The importance of each signal depends on you. If you’re the kind of person to share any video that you watch, including the ones that you rate one or two stars, our system will know not to heavily factor in your shares when recommending content. All of this is why our system doesn't follow a set formula, but develops dynamically as your viewing habits change.

How do YouTube’s recommendations help maintain a responsible platform?

Recommendations play an important role in how we maintain a responsible platform. They connect you to high-quality information and reduce the chances that you’ll see problematic content, and at the same time complement the work done by our Community Guidelines, which define what is and isn’t allowed on YouTube.

Limiting low quality content

Recommendations can be meaningful in helping stop the spread of harmful misinformation.

We’ve used recommendations to limit low-quality content from being viewed since 2011, and with a rise in the spread of misinformation in recent years, we’ve expanded the ways in which we use our recommendation system to curb the spread of harmful misinformation and “borderline” content - content that comes close to, but doesn’t quite violate our Community Guidelines.

To determine borderline content, evaluators around the world—trained using publicly available guidelines—look at whether the content is inaccurate, misleading or deceptive; insensitive or intolerant; and harmful or with the potential to cause harm. Any video classified borderline is not proactively recommended on YouTube unless you have subscribed to the channel.

We then use the results of these human evaluations to train our system to model their decisions, which means we can scale their assessments to all videos across YouTube. We are constantly working to improve our systems to reduce recommendations on borderline content and videos that could misinform users in a harmful way.

Raising quality content

In addition to reducing the spread of harmful misinformation and borderline content, we take the additional step of recommending authoritative videos to viewers on topics such as news, politics, medical, and scientific information.

We rely on human evaluators, trained using publicly available guidelines, who assess the quality of information in each channel and video. To decide if a video is authoritative, evaluators look at factors like the expertise and reputation of the speaker or channel, the main topic of the video, and whether the content delivers on its promise or achieves its goal. The more authoritative a video, the more it’s promoted in recommendations.
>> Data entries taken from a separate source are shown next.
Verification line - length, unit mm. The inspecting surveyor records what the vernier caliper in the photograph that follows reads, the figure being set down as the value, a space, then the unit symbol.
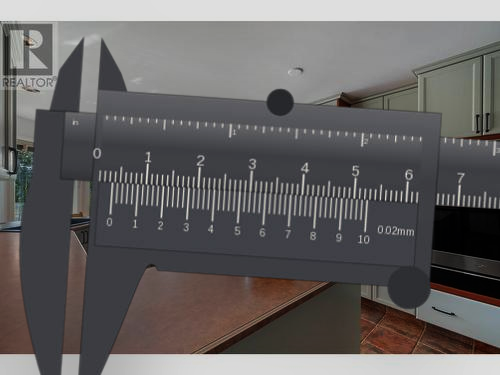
3.5 mm
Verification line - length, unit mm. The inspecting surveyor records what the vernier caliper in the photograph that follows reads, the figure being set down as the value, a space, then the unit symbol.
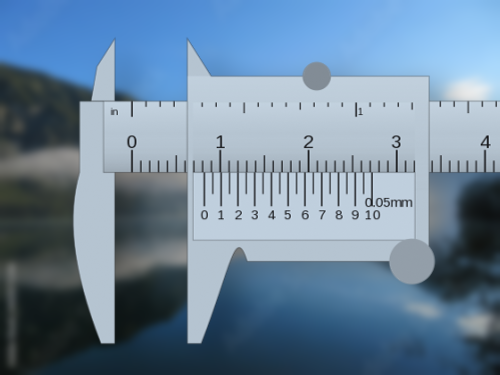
8.2 mm
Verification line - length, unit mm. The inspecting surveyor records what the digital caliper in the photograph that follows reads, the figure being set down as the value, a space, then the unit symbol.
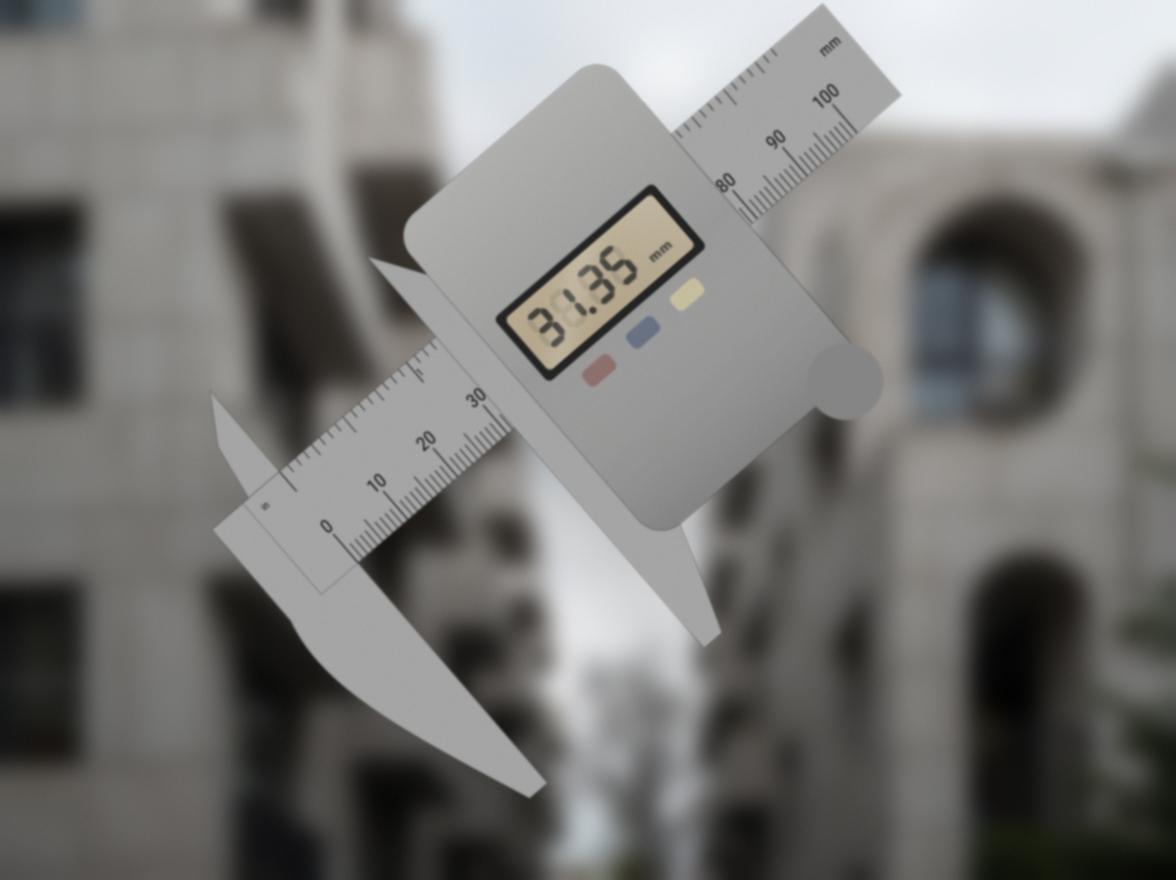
31.35 mm
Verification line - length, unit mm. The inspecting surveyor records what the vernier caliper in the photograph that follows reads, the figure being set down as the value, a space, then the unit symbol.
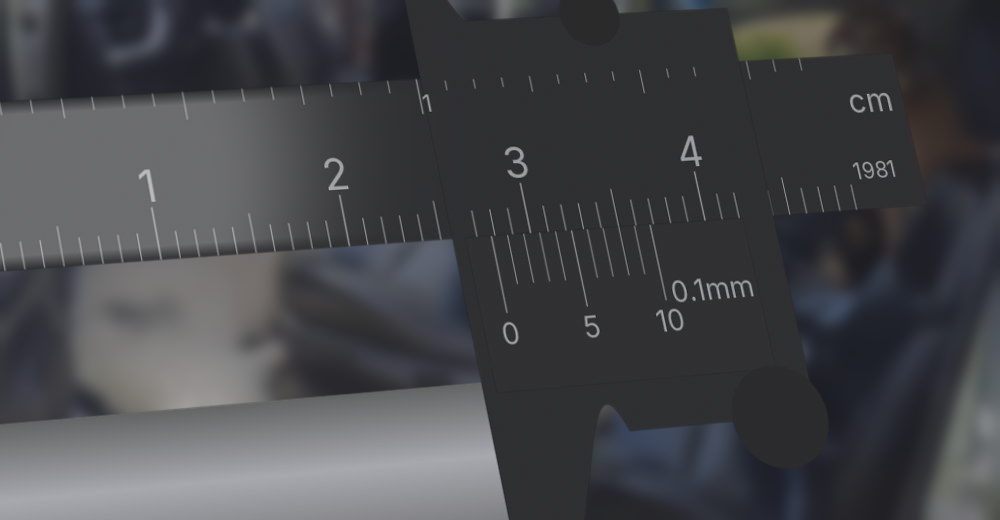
27.8 mm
Controls to make recommendations more relevant to you

Our system sorts through billions of videos to recommend content tailored to your specific interests.

But of course, we also know not everyone wants to always share this information with us. So we’ve built controls that help you decide how much data you want to provide. You can pause, edit, or delete your YouTube search and watch history whenever you want.

We also provide ways for you to tell us when we’re recommending something you aren’t interested in. For example, buttons on the homepage and in the “Up next” section allow you to filter and choose recommendations by specific topics. You can also click on “not interested” to tell us that a video or channel is not what you wanted to see at that time.

YouTube offers tools to help you shape your recommendations based on your interests.